Thursday, January 31, 2008

Three Events

Jim's service is this weekend. He has been on my mind for weeks now. Heavy. Tiring. A deep sadness that hangs around the moments of my busy life.

Then yesterday. A man walks into a local restaurant and kills one person seriously wounds another. We've had a lot of shootings in the neighborhood lately. So many that, at school, we're in perpetual yellow alert -- parents must come into the school to pick up their kids and we can no longer go to the park for recess. The kids are crazed. So are we.

And then long talks about what the shootings mean to our community. Some are gang related, but yesterday's shooting was not, though the news would tell us otherwise. It was a young man, angry at the man who was dating his girlfriend. Domestic violence, they're saying, but it's so much deeper than that.
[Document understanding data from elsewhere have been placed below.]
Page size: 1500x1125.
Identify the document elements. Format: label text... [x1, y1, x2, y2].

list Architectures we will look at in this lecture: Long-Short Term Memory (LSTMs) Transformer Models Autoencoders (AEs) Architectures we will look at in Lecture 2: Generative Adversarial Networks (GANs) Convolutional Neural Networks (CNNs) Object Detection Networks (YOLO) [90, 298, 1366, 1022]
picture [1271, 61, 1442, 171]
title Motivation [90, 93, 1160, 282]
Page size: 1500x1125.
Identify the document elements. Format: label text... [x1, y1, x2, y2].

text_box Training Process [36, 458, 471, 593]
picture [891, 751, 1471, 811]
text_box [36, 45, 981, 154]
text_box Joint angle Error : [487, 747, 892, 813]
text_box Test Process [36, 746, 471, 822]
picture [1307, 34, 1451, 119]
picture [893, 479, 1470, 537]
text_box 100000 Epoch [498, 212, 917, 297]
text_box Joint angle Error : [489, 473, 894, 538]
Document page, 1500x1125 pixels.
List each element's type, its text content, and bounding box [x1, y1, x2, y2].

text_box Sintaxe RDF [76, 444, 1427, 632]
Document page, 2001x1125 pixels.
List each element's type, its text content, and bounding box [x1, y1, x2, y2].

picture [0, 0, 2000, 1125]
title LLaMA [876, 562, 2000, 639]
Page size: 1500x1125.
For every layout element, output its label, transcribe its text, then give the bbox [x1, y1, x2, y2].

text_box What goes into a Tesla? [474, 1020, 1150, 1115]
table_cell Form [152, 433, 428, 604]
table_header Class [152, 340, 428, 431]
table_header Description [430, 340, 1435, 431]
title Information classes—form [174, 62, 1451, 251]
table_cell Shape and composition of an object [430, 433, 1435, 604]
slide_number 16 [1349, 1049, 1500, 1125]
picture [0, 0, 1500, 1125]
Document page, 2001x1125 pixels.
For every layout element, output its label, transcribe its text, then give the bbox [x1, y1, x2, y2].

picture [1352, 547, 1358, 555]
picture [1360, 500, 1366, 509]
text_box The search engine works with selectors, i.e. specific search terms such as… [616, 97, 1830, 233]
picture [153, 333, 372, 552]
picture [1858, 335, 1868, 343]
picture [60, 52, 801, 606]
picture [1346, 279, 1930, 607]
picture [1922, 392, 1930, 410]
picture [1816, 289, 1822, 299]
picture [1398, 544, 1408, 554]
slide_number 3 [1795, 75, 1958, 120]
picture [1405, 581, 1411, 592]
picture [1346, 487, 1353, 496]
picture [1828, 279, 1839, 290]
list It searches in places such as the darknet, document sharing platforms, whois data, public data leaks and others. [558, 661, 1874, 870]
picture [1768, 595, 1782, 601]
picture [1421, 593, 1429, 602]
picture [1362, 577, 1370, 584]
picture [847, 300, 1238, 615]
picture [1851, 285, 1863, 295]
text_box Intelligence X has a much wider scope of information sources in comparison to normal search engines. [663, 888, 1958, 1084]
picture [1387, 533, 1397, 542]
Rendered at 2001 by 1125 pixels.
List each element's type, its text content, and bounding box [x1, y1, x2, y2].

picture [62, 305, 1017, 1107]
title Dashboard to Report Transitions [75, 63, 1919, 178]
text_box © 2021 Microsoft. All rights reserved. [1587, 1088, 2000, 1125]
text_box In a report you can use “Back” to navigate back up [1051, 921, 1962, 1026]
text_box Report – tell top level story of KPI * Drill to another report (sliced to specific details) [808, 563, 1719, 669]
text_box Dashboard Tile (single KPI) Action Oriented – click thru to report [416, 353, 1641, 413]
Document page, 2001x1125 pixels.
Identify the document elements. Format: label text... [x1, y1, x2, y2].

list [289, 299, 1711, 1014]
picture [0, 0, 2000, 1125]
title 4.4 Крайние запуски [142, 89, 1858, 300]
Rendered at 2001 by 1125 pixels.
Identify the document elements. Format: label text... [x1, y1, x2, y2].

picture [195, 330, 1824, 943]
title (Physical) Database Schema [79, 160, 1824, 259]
A student in my classroom lived with this man when he was a boy. He was a foster child in their home and she watched him like she'd watch an older brother. And then he went to prison. At 16 where he's been for the past 7 years. Not just prison, but solitary confinement.

"He has anger issues," said the mother of the girl in my classroom, the mother who knew this young man. She wept as she told me how sad she was that this is how his life ended up. "What was he supposed to do? I'm not condoning what he did, but he was a kid who couldn't get a job, couldn't find a place to live, and was very, very angry."

I listened. I cried, too. It's so much more complicated than a young man killing another young man over a girl.

In the morning, another parent told of us her oldest daughter's current condition. The youngest daughter is in our class so the mother wanted us to know that "G had turned for the worst." G had suffered a brain injury in a horse riding accident. For over a year she's been in a coma and now today, she was diagnosed with an abscess on her brain. G was coming home with a hospice nurse. W, the girl/sister in our class, has never once talked about her sister. She's never once let on how horrible it must be to have a sister in a coma, a sister she's watched diminish and slowly die for over a year.

And then this afternoon. W's father came and asked to check W out of school. "A medical emergency." W raced out of the room.

Three events. So unique, so different, and yet so much the same.

I walked home today in the rain. It was cold and windy and wet. When I got home I leashed up Rubin and we went out in the weather again. I was hoping it would wash me somehow, make me feel as if the world in which I lived was good and clean.

It is, of course, both good and clean. But it is also evil and dirty. It's also unjust and unfair.

I am thankful for the rain. I am thankful for the cold. I am thankful for the wind.

And, despite the pain, I am thankful I knew Jim, that I know the foster mother of a troubled young man, and that I know a young girl who is facing the world the only way she knows how -- one moment at a time.